Cannes 2025 - SOUND OF FALLING - Mascha Schilinski
Copyright Fabian Gamper Studio Zentral
Les héritières
Avec son deuxième long-métrage, la réalisatrice allemande a l’ambition de raconter son pays et quatre générations de femmes. Visuellement époustouflant, Sound of Falling est aussi narrativement très maîtrisé.
Il faut parfois accepter que les films se mettent en place comme des puzzles ou des tableaux pointillistes : touche après touche, la fresque se dévoile, et ce qui pouvait sembler brumeux au départ finit par apparaître clairement. C’est ce principe que suit le très beau (et très attendu) Sound of Falling, sélectionné en compétition officielle au Festival de Cannes.

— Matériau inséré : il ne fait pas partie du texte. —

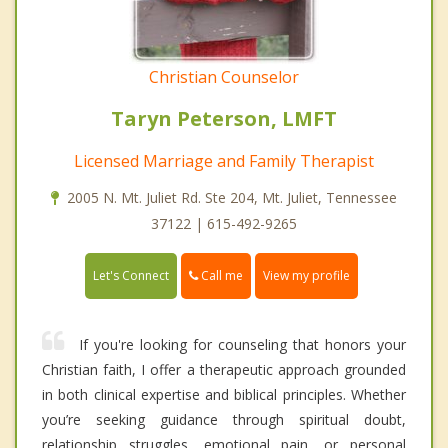
Christian Counselor
Taryn Peterson, LMFT
Licensed Marriage and Family Therapist
2005 N. Mt. Juliet Rd. Ste 204, Mt. Juliet, Tennessee
37122 | 615-492-9265
Call me
Let's Connect
View my profile
If you're looking for counseling that honors your
Christian faith, I offer a therapeutic approach grounded
in both clinical expertise and biblical principles. Whether
you’re seeking guidance through spiritual doubt,
relationship struggles, emotional pain, or personal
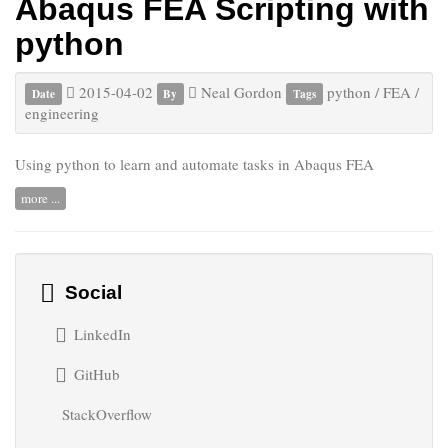
Abaqus FEA Scripting with
python
2015-04-02
Neal Gordon
python
/
FEA
/
Date
By
Tags
engineering
Using python to learn and automate tasks in Abaqus FEA
more ...
Social
LinkedIn
GitHub
StackOverflow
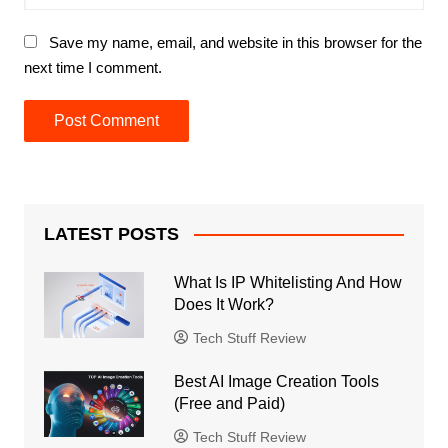
Save my name, email, and website in this browser for the
next time I comment.
LATEST POSTS
What Is IP Whitelisting And How
Does It Work?
Tech Stuff Review
Best AI Image Creation Tools
(Free and Paid)
Tech Stuff Review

La réalisatrice allemande Mascha Schilinski y présente une myriade de personnages, surtout féminins, qui se partagent la même ferme et, la plupart du temps, des liens du sang, parfois distendus et qu’il faudra raccorder. L’effet n’est pas artificiel : ces vies se répondent, dans leur âpreté et leurs désirs, et dépendent les unes des autres puisque les souvenirs et les traumas ruissellent de génération en génération.
On passe ainsi du début du XXe siècle, filmé comme un tableau de Rembrandt, avec force clairs-obscurs, à l’époque contemporaine, aux lumières plus douces et rasantes, façon Polaroid. Mascha Schilinski réalise un coup de force formel qui pourra sembler poseur mais qui raconte bel et bien quelque chose du temps qui passe. En creux, cela permet aussi de souligner la violence qui reste. Les femmes sont confrontées à des choix impensables, des non-dits mortels et une inexorable envie de fuir. Elles subissent aussi de plein fouet les luttes de classe et les conflits lointains du monde qui finissent toujours par les rattraper. La cinéaste allemande fait d’ailleurs le choix radical de ne jamais aborder frontalement la période de la Seconde Guerre mondiale et du nazisme, pas plus que celle de la partition du pays en deux, préférant les laisser en toile de fond pour en examiner les conséquences intimes.
Si le titre international du film n’a rien à voir avec l’original (In die Sonne schauen, que l’on pourrait traduire par « regarder le soleil en face »), il a été remarquablement bien choisi. Avec un formidable travail sur le son, Mascha Schilinski nous donne à entendre les chutes, intérieures souvent, littérales parfois, de ses personnages. Le film est très chargé, et l’accumulation des horreurs pourra rebuter un peu, mais il s’avère remarquablement maîtrisé. Peu à peu, les images font leur œuvre, n’hésitant pas à se répéter – de façon parfois trop appuyée – et dessinent tout à la fois l’histoire de l’Allemagne et la condition des femmes qui l’habitent.
MARGAUX BARALON
Sound of Falling
Réalisé par Mascha Schilinski
Avec Hanna Heckt, Lena Urzendowsky, Laeni Geiseler
Ce film est présenté en compétition officielle au Festival de Cannes 2025
Quatre jeunes filles à quatre époques différentes. Alma, Erika, Angelika et Lenka passent leur adolescence dans la même ferme, au nord de l’Allemagne. Alors que la maison se transforme au fil du siècle, les échos du passé résonnent entre ses murs. Malgré les années qui les séparent, leurs vies semblent se répondre.